What I built (and how)
I built an MCP server that connects Claude directly to my reMarkable library. It took about a weekend. The build itself is a good example of what “build with AI” looks like in practice, including the parts that are annoying and tedious.
Saturday evening, 8pm: first working version in about an hour. Cloud API client, notebook and PDF extraction, full-text search in SQLite, multi-layer caching, page rendering. It could pull any document from my reMarkable cloud and render pages as images Claude could see.
The first version had three OCR backends: Tesseract, Google Cloud Vision, and MCP sampling. I stripped out two within the hour. MCP sampling means Claude reads your handwriting using its own vision. No API keys, no external services, no setup. Removing complexity made everything better.
I tried to stick with that through the project.
Come Sunday morning I realized the tool interface was wrong. It worked, but it was designed for a human browsing an API, not for an AI navigating a library. Claude kept hitting pagination walls and had no way to tell handwritten notebooks from typed PDFs.
So I rebuilt the interface from Claude’s perspective. This is the “build with AI” principle applied to design: if the AI is your user, design for how it works. For example, I implemented a multi-page read so it doesn’t request pages one at a time. I built a grep tool that searches within a document and jumps to the matching page. Auto-OCR that detects handwriting without being asked.
Sunday evening: the setup problem. This was actually quite tricky.
A great MCP server that nobody can install is useless. reMarkable’s auth requires a tricky one-time code from their website. The MCP config is a JSON file in a specific location. The dependencies include a C library for converting SVGs to PNGs that most people don’t have.
They are tiny things, but they all add up to built enough friction so that it becomes hard for non-technical people to set this up.
So I decided to try building a one-line installer:
curl -fsSL https://thijsverreck.com/setup.sh | sh
This was quite new for me. The trickiest thing that I found is making sure that it doesn’t just work on your own system. But I ended up with a neat results.
Monday: the last mile. Claude Desktop has a tiny quirk which is a limited PATH and couldn’t find uvx, so the setup script resolves the full binary path at install time. The config writer merges into existing config instead of overwriting it, because blowing away someone’s other MCP servers would be hostile.
I ended up with a result that I was quite happy with.
One design decision I want to highlight, because it ties back to the principle: the entire server is read-only. Every tool is idempotent.
Claude can read my notes, search them, OCR them, but it cannot edit or delete anything on my tablet. The tablet is where I think. I don’t want AI anywhere near that process.
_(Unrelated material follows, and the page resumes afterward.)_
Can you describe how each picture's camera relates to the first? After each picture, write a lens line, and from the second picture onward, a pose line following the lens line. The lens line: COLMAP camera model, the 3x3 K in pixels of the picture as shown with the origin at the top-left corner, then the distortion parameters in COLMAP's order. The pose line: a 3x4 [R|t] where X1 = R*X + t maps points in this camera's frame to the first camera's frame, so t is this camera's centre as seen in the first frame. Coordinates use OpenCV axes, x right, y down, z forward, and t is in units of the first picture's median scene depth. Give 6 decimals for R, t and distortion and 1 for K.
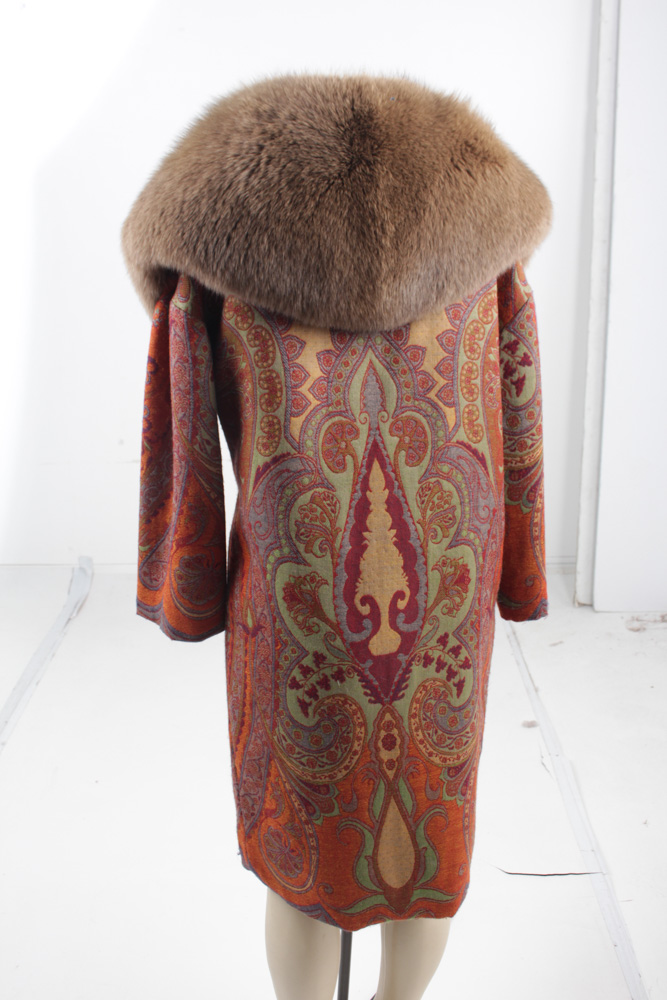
lens RADIAL K [[973.4, 0, 333.2], [0, 973.4, 502.1], [0, 0, 1]] dist [-0.106039, 0.000000]
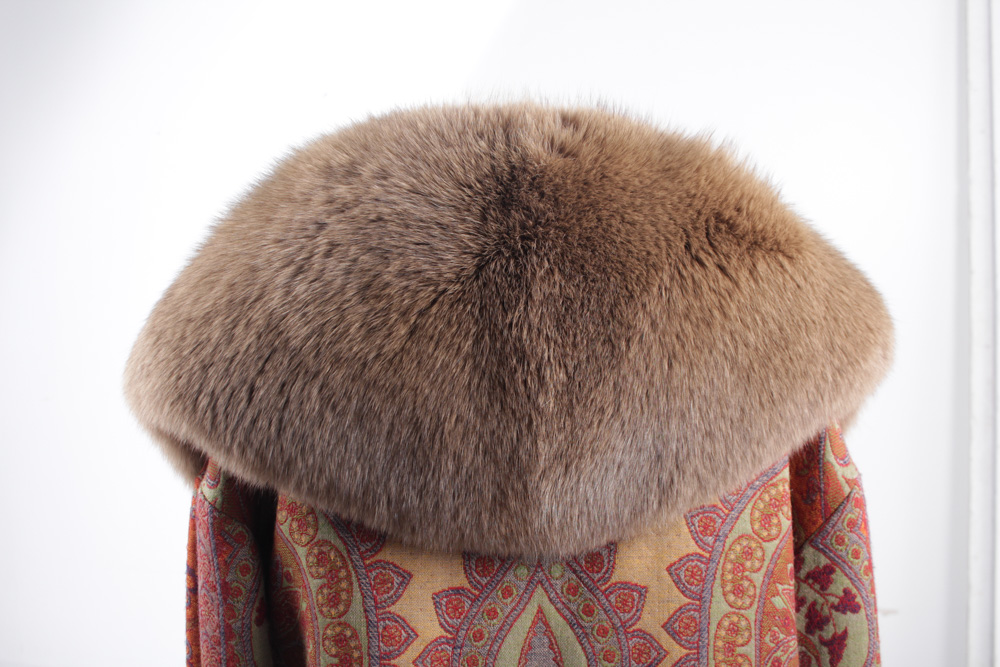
lens RADIAL K [[973.4, 0, 501.8], [0, 973.4, 329.8], [0, 0, 1]] dist [-0.106039, 0.000000]
pose [[0.978900, 0.012577, -0.203952, 0.130738], [-0.064739, 0.965775, -0.251171, -0.166332], [0.193813, 0.259075, 0.946212, 0.470799]]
The MCP server is the bridge from thinking to building, and it’s a one-way bridge on purpose.
The principle, fully earned
Think without AI. Build with AI.
I thought about this problem on my reMarkable, without assistance, until I understood what I actually needed. Then I built the solution in a weekend with AI, fast and messy and real. The thinking was slow and careful. The building was fast and aggressive. Different modes, different tools.
This is what “build with AI” means for me. Not “let AI do everything.” Not “avoid AI for purity.” You use your brain for the parts that need your brain. Use AI for the parts where leverage matters more than depth. And be honest about which is which, because the EEG study suggests we’re not naturally good at telling the difference.